Warto wspomnieć, że w tym numerze recenzowany był Starcraft, który oceniony został nie do końca rewelacyjnie. Ale nie o tym miałem. Jak wspomniałem na początku pisać chciałem o pełniakach. Żeby jednak nie popadać w sztampę nie będę pisał o pełniakach najlepszych, ale o tym, w które najwięcej grałem. Dlatego proszę się nie denerwować, że pominąłem grę taką czy owaką - chodzi mi o granie w pełniaki z CDA na płytach z CDA. Także nie znajdziemy w zestawieniu Morrowinda, który w CDA był, ale ja zagrywałem się w niego wcześniej.

_CD__by_Kott93.jpg

W drogę!

  • Prisoner of Ice

    okl_Prisoner_Of_Ice_pc_okl.jpg

    Pierwsza pełnopłytowa przygodówka w CDA i to od razu Cthulu i Lovercraft. Pamiętam, że męczyłem się sporo jako przygodówkowy żółtodziób i musiałem nieco posiłkować się solucją. Z fabuły za wiele nie pamiętam, ale pamiętam za to gęsty klimat, który przykuł mnie do monitora.

  • Virtua Cop 2

    Celowniczek! Jeden z moich ulubionych gatunków gier, niestety niemiłosiernie zaniedbany na piecach. Tę grę przeszedłem wzdłuż i wszerz, a że nie była długa, to kilkanaście przejść to wcale nie tak wiele. Chyba będę musiał poszukać tej płyty...

  • Shogo

    256px-ShogoBox.jpg

    Wielkie roboty z wielkimi spluwami!!! Na dodatek z opcją transformowania w samochodzik!!! Ach, czegóż więcej może chcieć chłopak? Ja nie potrzebowałem nic więcej i bawiłem się świetnie. Pamiętam, że chyba nawet fabuła nie była taka tragiczna i była opcja opowiedzenie się po jednej ze stron. Walki mechów i akcja stały na całkiem niezłym poziomie.

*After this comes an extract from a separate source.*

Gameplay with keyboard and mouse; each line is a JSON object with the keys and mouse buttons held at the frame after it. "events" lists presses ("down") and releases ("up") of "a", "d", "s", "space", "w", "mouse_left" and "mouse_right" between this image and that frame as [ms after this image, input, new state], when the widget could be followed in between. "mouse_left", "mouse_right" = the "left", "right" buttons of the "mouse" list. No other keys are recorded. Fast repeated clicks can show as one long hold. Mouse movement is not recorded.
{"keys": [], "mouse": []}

  • Croc: Legend of the Gobbos

    CrocHoldingGobbo2.gif

    Tu nieco nietypowo, bo dużo więcej czasu przy Crocu spędziły moje siostry (a mam ich sztuk trzy, młodszych). Ja sam bardzo miło bawiłem się z sympatycznym krokodylkiem, ale była to chyba jedna z pierwszych gier, które tak mocno wciągnęły moje siostry i którą przeszły do końca. Tu mamy zresztą do czynienia z kolejnym gatunkiem haniebnie zaniedbanym na PC - a na konsolach tyle świetnych platformówek nadal wychodzi.

  • eRacer

    Jakoś nigdy specjalnie nie przepadałem za grami wyścigowymi. Jeśli już, to wolałem lekkie i raczej zręcznościowe, a zdecydowanie nie symulatory. Lubiłem po prostu poczuć prędkość i dobrze się rozerwać. eRacer idealnie wpasował się w wymagania moje... i moich sióstr. Na splitscreenie się co prawda nie ścigaliśmy, ale trwał nieustanny wyścig w biciu czasów, odblokowywaniu tras i wozów. Zabawa była przednia i trwała nawet całkiem długo.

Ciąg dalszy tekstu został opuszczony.